There are an unlimited number of strategies when it comes to property investing.
You can build, develop or buy an existing property.
Todays article looks at 8 Ways To Manufacture Profit Into Your Investment Property. Some are low involvement strategies, while others require more involvement, more work, and more finance.
- Buy and hold
The lease active way to make money from your investment property is to buy and hold.
This strategy is simple. Buy a high quality property in a great location and wait.
A renovation on an existing house is a great way to manufacture growth into your property portfolio.
It may cost you at the time, but the benefits of a renovation can help when it comes to re-valuation, re-sale and rental return.
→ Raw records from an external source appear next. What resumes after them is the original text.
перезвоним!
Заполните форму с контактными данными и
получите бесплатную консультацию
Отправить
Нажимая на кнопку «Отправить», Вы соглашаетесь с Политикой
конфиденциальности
A renovation can help turn a negatively geared property into a positively geared property.
- Dual Occupancy
A simple way to increase the rental return on a property is to turn it into a dual occupancy, or dual living property.
This could be as simple as adding a granny flat onto the back of existing block of a house or changing an existing floor plan.
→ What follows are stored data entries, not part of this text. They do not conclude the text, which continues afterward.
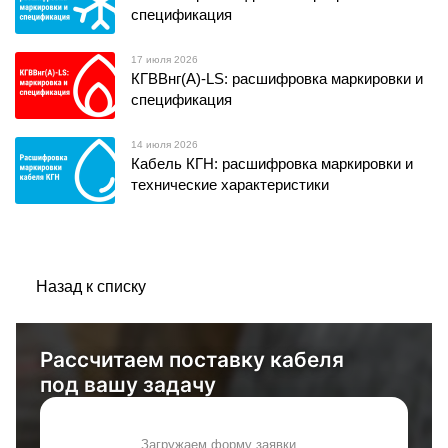
спецификация
17 июля 2026
КГВВнг(А)-LS: расшифровка маркировки и
спецификация
14 июля 2026
Кабель КГН: расшифровка маркировки и
технические характеристики
Назад к списку
Рассчитаем поставку кабеля
под вашу задачу
Загружаем форму заявки...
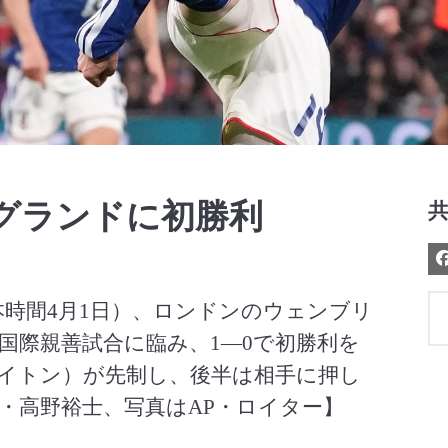
Video
グランドに初勝利
本時間4月1日）、ロンドンのウェンブリ
国際親善試合に臨み、1―0で初勝利を
イトン）が先制し、後半は相手に押し
・高野裕士、写真はAP・ロイター】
In most situations a dual occupancy property will create a substantial increase in cash flow, as the property can be advertised as two separate dwellings, with the house still remaining on one title.
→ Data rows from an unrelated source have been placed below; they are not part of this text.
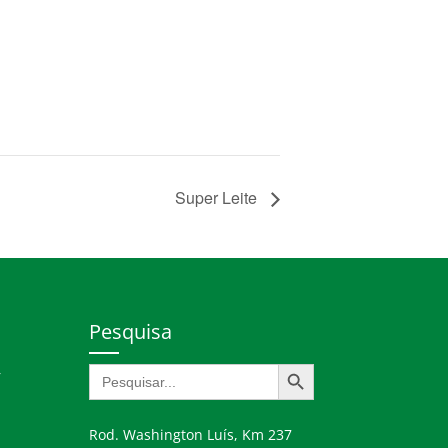
Super Leite
Pesquisa
Search Button
Search
r
for:
Rod. Washington Luís, Km 237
This is a great option to look into if you are planning on building a new property, or knocking down and rebuilding.
Duplexes are on two separate tiles which can means you have the ability to rent and to sell each dwelling individually.
Subdivision is the first of the more advanced property investment strategies and will requires more effort as you start to work with councils, etc.
Subdivision’s can be very profitable if you buy a single house on a large block and apply for the block to be split into two.
- Townhouses / Villas
This is a more sophisticated option for a developer.
Rather than subdividing a block or building a duplex, you are building a small townhouse complexes of 4 – 30 townhouses.
Once you’ve experimented with a range of other investment strategies, some investors choose to get into medium to high-density development.
Medium to high-density developers build units and apartment blocks. Most developers choose to sell the majority of the units individually and keep a few for themselves.
There is a lot more risk associated with this type of investment strategy, as it requires a large financial outlay initially during the development stage before any returns are made.
This refers to changing the zoning of the land rather than the actual structure.
For example you may choose to rezone a factory from industrial to residential, then use that space for living or to rent out.
This is a good way of increasing the value of a property, it can be costly going through the legal procedures involved to get it all approved, however once it is done and the rezoning is approved it can mean a greater return on investment.